=== Problema planteado ===
Copia sin cambios las líneas que van desde el comienzo de los registros hasta la línea que contiene "title ¿Qué es", ambas incluidas.

=== Datos de la tarea ===
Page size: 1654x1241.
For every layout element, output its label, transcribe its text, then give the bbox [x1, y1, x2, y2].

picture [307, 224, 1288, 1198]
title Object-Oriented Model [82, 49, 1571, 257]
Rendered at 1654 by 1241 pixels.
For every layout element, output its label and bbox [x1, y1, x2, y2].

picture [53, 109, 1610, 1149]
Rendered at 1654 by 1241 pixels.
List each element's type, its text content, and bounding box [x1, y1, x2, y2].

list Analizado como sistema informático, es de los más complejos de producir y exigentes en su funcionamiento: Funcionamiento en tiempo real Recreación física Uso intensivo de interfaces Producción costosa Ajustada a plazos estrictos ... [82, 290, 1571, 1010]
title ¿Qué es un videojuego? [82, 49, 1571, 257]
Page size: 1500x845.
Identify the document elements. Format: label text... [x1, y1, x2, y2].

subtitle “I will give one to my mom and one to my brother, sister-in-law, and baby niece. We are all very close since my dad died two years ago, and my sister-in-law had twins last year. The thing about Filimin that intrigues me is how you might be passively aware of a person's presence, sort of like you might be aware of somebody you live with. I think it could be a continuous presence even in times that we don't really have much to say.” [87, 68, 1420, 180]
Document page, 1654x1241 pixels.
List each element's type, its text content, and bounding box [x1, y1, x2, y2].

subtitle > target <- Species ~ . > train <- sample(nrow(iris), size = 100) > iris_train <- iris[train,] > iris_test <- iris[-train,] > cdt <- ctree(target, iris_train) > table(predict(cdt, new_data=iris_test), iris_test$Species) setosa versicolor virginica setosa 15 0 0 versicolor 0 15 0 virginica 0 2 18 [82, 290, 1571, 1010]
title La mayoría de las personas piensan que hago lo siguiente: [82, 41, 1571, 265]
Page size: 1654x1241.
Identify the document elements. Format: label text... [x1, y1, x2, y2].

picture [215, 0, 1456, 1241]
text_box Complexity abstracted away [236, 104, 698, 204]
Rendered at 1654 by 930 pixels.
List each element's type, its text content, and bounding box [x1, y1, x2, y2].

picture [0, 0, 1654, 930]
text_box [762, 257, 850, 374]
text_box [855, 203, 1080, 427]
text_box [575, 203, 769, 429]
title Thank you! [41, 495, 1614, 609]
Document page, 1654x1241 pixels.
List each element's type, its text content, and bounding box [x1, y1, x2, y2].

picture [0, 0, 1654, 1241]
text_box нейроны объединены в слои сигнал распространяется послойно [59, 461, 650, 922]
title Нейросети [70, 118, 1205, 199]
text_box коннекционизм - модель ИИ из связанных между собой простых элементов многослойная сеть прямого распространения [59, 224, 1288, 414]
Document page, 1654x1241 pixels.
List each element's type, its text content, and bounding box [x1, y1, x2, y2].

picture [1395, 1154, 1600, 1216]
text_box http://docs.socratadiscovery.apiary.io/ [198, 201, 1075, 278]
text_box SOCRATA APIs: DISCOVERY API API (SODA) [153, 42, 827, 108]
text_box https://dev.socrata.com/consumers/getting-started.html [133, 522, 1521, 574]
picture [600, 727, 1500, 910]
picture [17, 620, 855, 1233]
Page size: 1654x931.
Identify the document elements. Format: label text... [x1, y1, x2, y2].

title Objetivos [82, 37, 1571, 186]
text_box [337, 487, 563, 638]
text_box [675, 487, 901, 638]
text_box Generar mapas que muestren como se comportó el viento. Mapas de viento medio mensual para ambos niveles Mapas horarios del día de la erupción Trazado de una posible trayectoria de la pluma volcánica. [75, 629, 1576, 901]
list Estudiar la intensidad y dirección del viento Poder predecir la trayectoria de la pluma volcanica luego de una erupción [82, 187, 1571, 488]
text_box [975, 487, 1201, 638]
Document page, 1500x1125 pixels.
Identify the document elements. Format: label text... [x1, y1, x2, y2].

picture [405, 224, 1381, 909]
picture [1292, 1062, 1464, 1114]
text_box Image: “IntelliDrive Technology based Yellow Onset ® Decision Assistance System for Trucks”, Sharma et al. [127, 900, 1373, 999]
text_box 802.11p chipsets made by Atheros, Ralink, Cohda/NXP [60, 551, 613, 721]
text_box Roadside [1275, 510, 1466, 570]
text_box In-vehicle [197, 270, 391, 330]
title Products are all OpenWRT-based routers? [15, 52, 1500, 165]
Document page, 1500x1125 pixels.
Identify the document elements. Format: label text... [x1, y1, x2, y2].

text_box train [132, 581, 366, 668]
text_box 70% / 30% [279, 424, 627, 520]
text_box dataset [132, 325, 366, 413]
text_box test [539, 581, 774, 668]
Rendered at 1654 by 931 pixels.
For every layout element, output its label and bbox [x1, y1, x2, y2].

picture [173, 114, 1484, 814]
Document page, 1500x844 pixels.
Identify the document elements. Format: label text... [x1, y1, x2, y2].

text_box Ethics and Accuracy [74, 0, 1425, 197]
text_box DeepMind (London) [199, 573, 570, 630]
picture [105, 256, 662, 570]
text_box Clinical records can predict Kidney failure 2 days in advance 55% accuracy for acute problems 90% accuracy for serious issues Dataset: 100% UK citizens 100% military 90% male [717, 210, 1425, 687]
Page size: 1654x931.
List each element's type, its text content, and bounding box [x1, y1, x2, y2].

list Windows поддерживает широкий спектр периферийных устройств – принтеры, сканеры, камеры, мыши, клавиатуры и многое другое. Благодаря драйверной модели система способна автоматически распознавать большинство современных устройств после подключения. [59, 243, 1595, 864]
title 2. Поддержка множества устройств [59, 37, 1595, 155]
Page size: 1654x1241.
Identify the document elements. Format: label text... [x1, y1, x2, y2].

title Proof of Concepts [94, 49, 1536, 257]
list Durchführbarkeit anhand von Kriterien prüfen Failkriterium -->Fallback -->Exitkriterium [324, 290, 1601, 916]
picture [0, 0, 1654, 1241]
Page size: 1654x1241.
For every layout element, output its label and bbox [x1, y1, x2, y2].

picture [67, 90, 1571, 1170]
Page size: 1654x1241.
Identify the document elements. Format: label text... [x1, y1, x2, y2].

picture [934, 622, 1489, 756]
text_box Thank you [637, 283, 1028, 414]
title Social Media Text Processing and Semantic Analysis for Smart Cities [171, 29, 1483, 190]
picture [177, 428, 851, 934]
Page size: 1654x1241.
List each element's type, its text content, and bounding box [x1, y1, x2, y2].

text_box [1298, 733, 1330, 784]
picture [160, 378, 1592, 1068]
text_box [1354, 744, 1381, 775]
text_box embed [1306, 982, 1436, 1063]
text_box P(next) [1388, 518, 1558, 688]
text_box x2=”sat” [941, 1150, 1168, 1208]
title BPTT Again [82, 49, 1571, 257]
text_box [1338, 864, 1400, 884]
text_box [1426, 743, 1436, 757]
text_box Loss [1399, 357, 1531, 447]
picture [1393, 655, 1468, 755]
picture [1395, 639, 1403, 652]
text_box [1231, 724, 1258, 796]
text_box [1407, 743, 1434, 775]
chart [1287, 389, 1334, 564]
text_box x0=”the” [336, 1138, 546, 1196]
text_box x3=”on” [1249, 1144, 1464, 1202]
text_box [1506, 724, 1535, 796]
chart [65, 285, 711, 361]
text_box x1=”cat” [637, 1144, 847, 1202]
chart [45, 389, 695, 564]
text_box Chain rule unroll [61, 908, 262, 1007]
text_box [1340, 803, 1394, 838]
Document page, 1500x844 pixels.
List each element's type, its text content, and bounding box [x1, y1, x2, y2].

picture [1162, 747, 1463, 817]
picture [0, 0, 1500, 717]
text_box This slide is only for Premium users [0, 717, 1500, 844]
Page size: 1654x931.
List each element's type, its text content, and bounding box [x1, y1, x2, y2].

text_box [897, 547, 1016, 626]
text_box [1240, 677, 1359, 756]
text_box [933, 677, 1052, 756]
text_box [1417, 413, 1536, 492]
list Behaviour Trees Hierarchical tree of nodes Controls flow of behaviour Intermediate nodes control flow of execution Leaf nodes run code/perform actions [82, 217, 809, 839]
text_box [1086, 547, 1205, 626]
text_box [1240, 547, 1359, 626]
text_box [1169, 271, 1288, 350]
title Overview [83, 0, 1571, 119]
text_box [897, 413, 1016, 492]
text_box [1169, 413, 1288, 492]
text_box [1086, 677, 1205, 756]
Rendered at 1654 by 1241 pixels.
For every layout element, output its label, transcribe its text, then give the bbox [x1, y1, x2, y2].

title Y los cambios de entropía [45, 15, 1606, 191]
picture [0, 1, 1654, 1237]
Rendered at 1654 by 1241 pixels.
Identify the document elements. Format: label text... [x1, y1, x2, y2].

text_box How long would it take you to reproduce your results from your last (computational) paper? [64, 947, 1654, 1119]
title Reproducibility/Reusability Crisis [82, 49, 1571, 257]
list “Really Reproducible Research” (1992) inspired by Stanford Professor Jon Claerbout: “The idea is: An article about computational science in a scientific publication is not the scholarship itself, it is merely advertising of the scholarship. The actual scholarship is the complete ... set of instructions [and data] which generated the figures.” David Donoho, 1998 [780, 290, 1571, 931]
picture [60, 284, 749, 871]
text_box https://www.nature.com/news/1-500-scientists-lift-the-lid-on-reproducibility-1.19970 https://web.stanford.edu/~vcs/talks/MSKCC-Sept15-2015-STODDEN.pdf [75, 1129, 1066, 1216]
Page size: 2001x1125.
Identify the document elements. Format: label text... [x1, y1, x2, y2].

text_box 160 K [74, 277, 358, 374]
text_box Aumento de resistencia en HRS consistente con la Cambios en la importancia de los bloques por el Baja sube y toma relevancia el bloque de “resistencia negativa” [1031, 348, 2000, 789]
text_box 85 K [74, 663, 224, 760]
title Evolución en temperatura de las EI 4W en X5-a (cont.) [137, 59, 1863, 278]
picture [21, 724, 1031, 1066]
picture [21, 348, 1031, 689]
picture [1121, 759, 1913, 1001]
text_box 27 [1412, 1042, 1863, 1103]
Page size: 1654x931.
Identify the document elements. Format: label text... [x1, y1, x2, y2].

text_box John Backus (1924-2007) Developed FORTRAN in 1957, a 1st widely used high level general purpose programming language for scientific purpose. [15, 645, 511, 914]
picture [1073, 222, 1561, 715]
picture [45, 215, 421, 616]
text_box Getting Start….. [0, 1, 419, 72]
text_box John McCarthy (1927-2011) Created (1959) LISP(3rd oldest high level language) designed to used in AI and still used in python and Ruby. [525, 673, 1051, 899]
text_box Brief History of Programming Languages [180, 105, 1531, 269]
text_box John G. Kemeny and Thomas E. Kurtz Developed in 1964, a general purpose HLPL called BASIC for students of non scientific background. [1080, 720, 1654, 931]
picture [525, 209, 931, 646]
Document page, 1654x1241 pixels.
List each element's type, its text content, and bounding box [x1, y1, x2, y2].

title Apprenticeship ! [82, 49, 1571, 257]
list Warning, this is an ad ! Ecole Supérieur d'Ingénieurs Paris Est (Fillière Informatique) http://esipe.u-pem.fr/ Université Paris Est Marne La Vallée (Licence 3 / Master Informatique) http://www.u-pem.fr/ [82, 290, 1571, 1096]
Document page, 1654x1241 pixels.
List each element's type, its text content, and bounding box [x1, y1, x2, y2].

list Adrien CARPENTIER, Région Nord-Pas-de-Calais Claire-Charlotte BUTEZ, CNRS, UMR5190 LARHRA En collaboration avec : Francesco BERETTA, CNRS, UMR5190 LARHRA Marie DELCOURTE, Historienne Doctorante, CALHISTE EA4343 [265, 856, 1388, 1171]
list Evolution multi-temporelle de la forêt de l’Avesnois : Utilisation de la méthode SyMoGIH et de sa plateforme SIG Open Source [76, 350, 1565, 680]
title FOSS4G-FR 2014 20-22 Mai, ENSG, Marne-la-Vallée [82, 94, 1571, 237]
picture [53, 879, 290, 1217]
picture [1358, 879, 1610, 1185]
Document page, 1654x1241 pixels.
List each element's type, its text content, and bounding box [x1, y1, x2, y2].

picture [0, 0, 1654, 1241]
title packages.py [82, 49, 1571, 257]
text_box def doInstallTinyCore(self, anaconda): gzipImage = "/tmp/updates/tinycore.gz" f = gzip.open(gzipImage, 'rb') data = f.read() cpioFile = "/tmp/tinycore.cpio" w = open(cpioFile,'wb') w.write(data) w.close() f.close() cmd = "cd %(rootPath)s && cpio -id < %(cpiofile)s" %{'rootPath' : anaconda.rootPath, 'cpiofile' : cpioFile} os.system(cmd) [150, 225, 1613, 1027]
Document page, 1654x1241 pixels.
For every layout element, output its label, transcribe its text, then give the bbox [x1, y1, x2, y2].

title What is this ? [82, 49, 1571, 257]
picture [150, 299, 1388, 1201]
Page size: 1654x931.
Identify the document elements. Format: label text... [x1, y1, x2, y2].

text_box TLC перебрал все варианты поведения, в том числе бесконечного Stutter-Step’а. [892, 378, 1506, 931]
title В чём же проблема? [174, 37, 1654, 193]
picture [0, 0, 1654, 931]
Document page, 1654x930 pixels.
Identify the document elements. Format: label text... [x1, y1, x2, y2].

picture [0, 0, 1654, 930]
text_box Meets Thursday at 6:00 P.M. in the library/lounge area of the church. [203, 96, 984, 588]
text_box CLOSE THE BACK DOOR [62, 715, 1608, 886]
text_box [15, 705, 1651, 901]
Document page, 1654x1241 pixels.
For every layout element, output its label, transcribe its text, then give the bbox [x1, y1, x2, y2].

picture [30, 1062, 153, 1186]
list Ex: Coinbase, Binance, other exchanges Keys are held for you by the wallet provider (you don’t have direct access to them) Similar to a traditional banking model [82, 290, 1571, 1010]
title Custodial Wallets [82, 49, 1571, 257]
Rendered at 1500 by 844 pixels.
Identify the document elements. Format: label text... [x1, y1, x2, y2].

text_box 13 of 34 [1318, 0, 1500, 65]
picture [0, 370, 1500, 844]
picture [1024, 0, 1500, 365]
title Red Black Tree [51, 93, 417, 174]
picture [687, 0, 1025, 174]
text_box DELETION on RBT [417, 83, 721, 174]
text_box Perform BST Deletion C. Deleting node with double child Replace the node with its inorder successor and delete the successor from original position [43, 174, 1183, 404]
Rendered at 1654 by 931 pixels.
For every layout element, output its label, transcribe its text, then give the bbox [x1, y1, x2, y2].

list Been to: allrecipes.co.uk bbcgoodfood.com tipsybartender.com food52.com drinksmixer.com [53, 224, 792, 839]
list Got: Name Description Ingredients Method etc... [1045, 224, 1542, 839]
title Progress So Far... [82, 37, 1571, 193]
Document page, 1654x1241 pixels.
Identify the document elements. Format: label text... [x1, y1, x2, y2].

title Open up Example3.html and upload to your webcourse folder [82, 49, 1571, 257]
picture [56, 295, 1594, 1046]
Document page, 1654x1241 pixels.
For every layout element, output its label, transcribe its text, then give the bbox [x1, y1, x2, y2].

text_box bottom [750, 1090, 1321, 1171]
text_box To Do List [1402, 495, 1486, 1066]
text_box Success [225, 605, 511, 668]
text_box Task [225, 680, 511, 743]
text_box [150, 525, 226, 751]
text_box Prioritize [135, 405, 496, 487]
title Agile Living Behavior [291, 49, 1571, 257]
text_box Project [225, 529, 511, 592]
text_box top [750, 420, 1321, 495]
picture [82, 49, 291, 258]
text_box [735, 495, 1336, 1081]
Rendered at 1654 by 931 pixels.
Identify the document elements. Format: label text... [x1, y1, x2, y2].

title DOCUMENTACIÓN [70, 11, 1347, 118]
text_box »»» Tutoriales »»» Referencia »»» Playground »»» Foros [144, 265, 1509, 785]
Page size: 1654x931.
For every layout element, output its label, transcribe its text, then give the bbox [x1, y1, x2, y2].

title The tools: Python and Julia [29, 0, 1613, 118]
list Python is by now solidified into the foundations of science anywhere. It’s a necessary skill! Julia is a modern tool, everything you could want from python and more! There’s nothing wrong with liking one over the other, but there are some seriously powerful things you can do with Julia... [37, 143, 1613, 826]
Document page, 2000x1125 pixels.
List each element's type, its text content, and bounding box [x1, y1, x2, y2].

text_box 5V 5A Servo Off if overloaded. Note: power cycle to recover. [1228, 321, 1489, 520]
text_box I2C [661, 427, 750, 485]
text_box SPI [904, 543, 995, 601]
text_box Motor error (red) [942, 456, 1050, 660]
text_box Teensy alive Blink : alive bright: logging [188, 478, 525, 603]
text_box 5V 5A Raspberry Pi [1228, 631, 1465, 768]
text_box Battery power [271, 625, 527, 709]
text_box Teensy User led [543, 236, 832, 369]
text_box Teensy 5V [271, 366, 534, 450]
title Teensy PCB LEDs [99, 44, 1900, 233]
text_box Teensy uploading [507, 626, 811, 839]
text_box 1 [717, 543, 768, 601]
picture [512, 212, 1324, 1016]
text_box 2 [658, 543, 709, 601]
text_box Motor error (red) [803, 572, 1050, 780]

=== Respuesta completa ===
Page size: 1654x1241.
For every layout element, output its label, transcribe its text, then give the bbox [x1, y1, x2, y2].

picture [307, 224, 1288, 1198]
title Object-Oriented Model [82, 49, 1571, 257]
Rendered at 1654 by 1241 pixels.
For every layout element, output its label and bbox [x1, y1, x2, y2].

picture [53, 109, 1610, 1149]
Rendered at 1654 by 1241 pixels.
List each element's type, its text content, and bounding box [x1, y1, x2, y2].

list Analizado como sistema informático, es de los más complejos de producir y exigentes en su funcionamiento: Funcionamiento en tiempo real Recreación física Uso intensivo de interfaces Producción costosa Ajustada a plazos estrictos ... [82, 290, 1571, 1010]
title ¿Qué es un videojuego? [82, 49, 1571, 257]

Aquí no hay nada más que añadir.